SciRuby / daru

Data Analysis in RUby
BSD 2-Clause "Simplified" License
1.03k stars 139 forks source link

The order of the vectors when joining two data frames. #508

Open kojix2 opened 5 years ago

kojix2 commented 5 years ago

The join method is frequently used in data frame operations. Joining two data frames is easy in Daru. But the order of the vectors is a bit strange.

Ruby Daru

require 'daru'
people = Daru::DataFrame.new(ID: [20, 40],  Name: ["John Doe", "Jane Doe"])
jobs = Daru::DataFrame.new(ID: [20, 40], Job: ["Lawyer", "Doctor"])
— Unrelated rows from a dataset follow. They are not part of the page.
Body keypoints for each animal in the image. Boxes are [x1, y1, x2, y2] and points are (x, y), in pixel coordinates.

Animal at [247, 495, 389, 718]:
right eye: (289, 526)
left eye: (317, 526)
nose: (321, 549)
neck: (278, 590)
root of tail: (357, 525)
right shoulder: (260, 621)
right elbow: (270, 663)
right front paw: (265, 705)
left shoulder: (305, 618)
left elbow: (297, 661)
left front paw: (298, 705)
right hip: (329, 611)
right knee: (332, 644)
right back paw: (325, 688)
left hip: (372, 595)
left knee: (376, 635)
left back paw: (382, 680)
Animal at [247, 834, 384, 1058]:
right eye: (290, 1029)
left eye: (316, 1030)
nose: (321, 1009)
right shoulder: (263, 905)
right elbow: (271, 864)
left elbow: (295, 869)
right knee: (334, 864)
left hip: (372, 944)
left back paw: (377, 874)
Daru::Core::Merge.join(people, jobs, on: [:ID], how: :inner)
# people.join(jobs, how: :inner, on: [:ID])

The vector of Name and the vector of Job are separated to the left and right of the ID.

Julia DataFrame.jl

https://juliadata.github.io/DataFrames.jl/stable/man/joins.html

using DataFrames
people = DataFrame(ID = [20, 40], Name = ["John Doe", "Jane Doe"])
jobs = DataFrame(ID = [20, 40], Job = ["Lawyer", "Doctor"])

join(people, jobs, on = :ID)

The ID is at the left end. Even if you join multiple data frames, the position of the ID column does not change.

I think Julia's way is more practical.